Ok, so i have done some experiments, and found the following aspects:

  1. By default, the Fedora gets installed using :
  • Fully dynamic GPU VM

  • Unbounded UMA growth

2. Using the USB-C as a video output and stressing the GPU and/or RAM memory using the following commands:

midu@framework:~$ sudo stress-ng \
  --vm 16 \
  --vm-bytes 105G \
  --vm-hang 0 \
  --timeout 21600s \
  --metrics-brief \
  --ftrace
stress-ng: info:  [24923] setting to a 6 hours run per stressor
stress-ng: info:  [24923] dispatching hogs: 16 vm
stress-ng: info:  [24923] note: 32 cpus have scaling governors set to powersave and this may impact performance; setting /sys/devices/system/cpu/cpu*/cpufreq/scaling_governor to 'performance' may improve performance
stress-ng: info:  [24924] vm: using 6.56G per stressor instance (total 105G of 112.96G available memory)

and

midu@framework:/apps/open-notebook$ sudo glmark2-es2 --run-forever
=======================================================
    glmark2 2023.01
=======================================================
    OpenGL Information
    GL_VENDOR:      AMD
    GL_RENDERER:    Radeon 8060S Graphics (radeonsi, gfx1151, LLVM 21.1.5, DRM 3.64, 6.17.12-300.fc43.x86_64)
    GL_VERSION:     OpenGL ES 3.2 Mesa 25.2.7
    Surface Config: buf=32 r=8 g=8 b=8 a=8 depth=24 stencil=0 samples=0
    Surface Size:   800x600 windowed
=======================================================

results in the 0x08000800 falt and the node reboots.
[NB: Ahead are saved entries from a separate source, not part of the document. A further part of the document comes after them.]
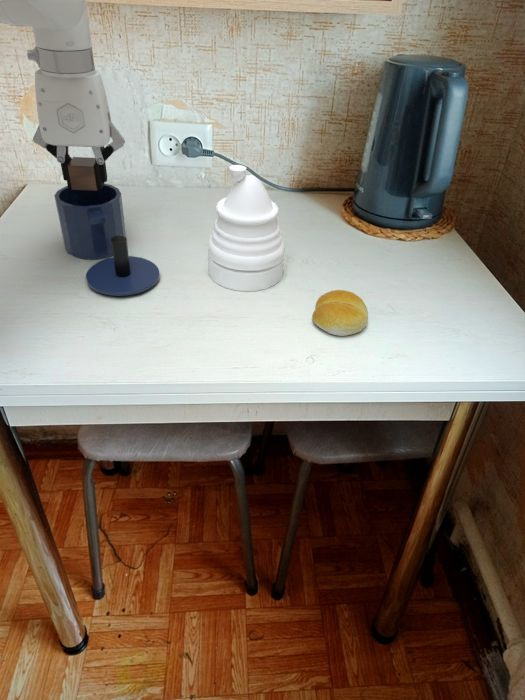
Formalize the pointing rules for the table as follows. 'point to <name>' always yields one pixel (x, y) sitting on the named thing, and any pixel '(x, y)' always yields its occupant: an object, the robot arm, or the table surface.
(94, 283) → the lid
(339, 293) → the bread roll
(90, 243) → the pot
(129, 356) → the table surface
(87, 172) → the block
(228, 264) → the honey pot
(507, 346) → the table surface
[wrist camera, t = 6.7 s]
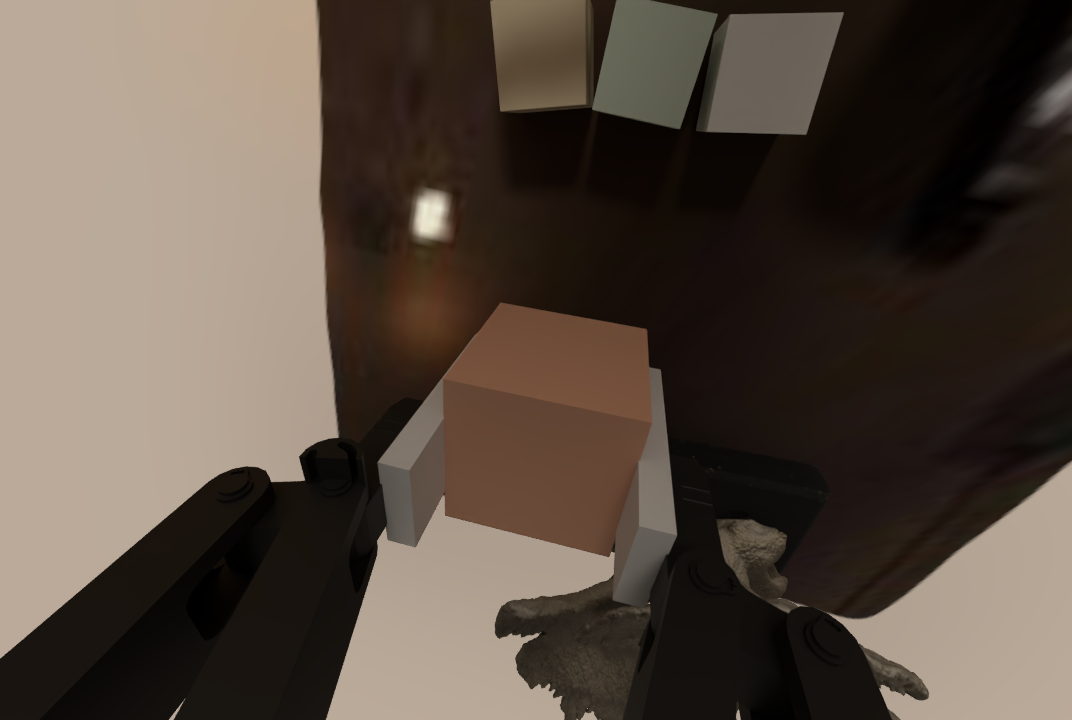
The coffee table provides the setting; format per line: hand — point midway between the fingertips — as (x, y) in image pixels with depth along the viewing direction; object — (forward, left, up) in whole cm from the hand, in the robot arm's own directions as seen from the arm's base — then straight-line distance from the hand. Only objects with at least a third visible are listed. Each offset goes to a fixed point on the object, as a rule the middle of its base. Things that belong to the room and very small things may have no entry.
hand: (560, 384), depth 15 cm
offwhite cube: (-11, +7, -20) cm, 24 cm away
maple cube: (-11, -5, -20) cm, 23 cm away
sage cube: (-11, +1, -20) cm, 23 cm away
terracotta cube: (0, 0, 0) cm, 0 cm away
Knowing this aspect [1 and 2], the 2 solutions i have identify so far are the following:

  1. Switch from using a USB-C video output to a HDMI or DigitalPort.
  2. Add the following kernel arguments:
sudo grubby --update-kernel=ALL --args="amdgpu.gttsize=8192 amdgpu.vm_update_mode=3"

and in BIOS:

  • Set UMA Frame Buffer = 8 GB

  • Disable Auto / Dynamic

Note, that this behavior can be experience on the Linux much easy than on the Windows OS.

Performing one of the 2 solutions, resulted in passing the both tests 21600s timeout.

1 Like

@midu16
The [2] was raised by me, so I am familiar with the problem.
The real problem is making it reproducible.
At the moment, for me, it happens rarely, i.e. once a week or something like that.
It makes it very difficult for a FW or AMD engineer to fix it.
What we need is something that triggers the problem in a reproducible way.
If FW or AMD engineers can reproduce the problem, it will get fixed.
I tried following your instructions below, but it does not reproduce the problem on my FW16, with no dGPU.

1 Like

@James3 ,

Under the conditions i describe, this can be replicated in less than 15 minutes. To me this made the usage of the Framework Desktop unusable.

hi @James3 ,

wondering, on your FW16, what CPU are you using ?

FW16 7840HS cpu